А дядя Гриша изо дня в день приносил ему картошку в тарелке с надписью «минпрос», и ничего вкуснее Тимофей Кольцов не ел больше никогда и нигде.

Едва заработав первые деньги, он нашел дядю Гришу, постаревшего, совсем спившегося, кое-как тянувшего лямку на свои скудные пенсионные, и валандался с ним, и лечил, и сделал ремонт в его однокомнатной «малогабаритке» на Советском проспекте. Всего этого Тимофею Ильичу казалось мало, все это не шло ни в какое сравнение с той картошкой, которая так упоительно пахла, и ее было так много, что первый раз в жизни он наелся досыта именно ею, дяди-Гришиной картошкой!

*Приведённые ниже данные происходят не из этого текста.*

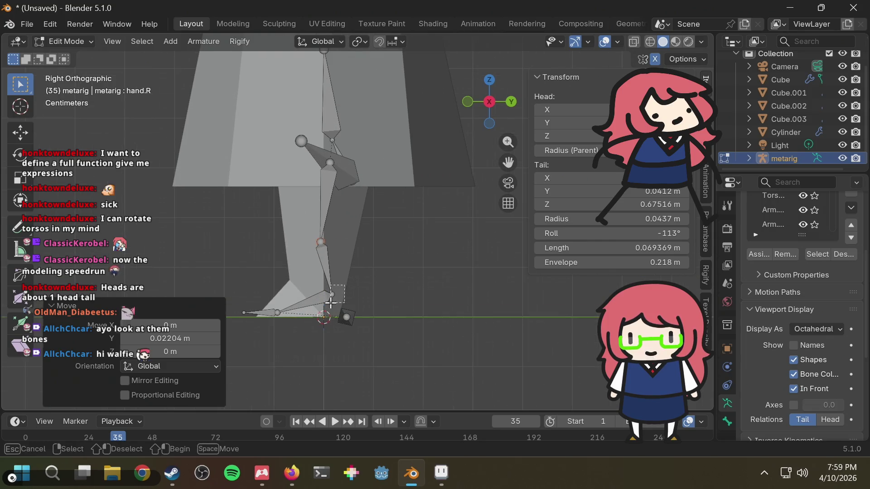
key(g)
key(y)
click(326, 302)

Кольцов похоронил детдомовского повара на самом лучшем городском кладбище, на самом «козырном» месте, среди местной братвы и криминальных авторитетов, которые и на кладбище оставались исключительно «авторитетными» — кругом черный полированный мрамор, гранитные глыбы, надписи золотом с непременными вензелями. Дяде Грише он тоже соорудил гранитную глыбу и надпись золотом написал, и все равно этого казалось мало, мало, а он так хотел… заплатить и маялся от сознания, что заплатить не может.

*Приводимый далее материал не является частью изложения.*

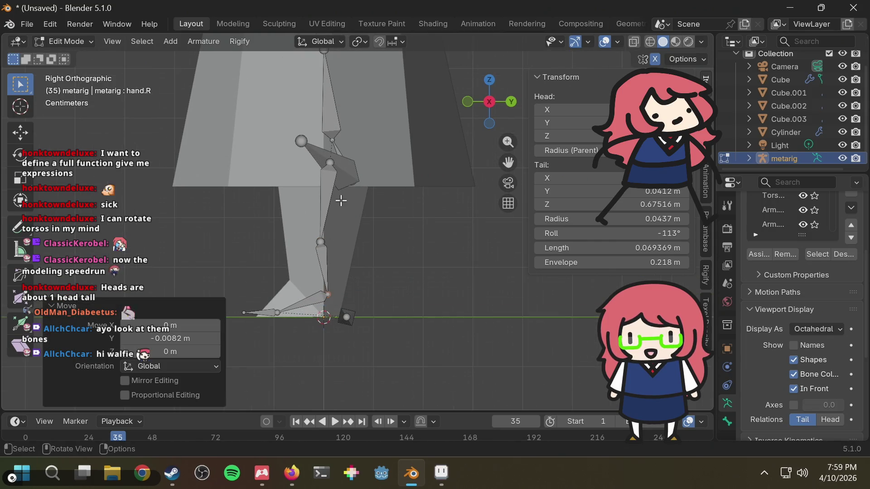
mouse_move(349, 177)
middle_down()
mouse_move(404, 179)
mouse_move(363, 192)
mouse_move(351, 186)
mouse_move(372, 154)
mouse_move(350, 182)
mouse_move(445, 156)
middle_up()
Slide the selected leg joint front-to-back along Y
middle_drag(353, 150, 387, 150)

Его выручила Катерина. Она всегда его выручала.

Откуда-то она проведала про дядю Гришу, хотя — вот ей-богу! — он никогда не рассказывал ей о нем. Они тогда только поженились, и на Пасху она потащилась за ним на кладбище. Впереди он, раздосадованный тем, что тащилась чуть позади него новоиспеченная жена, а еще чуть позади охрана, без которой он, ставши олигархом, даже в сортир не ходил. Охрана волокла веночек и букетик, предназначенные для повара.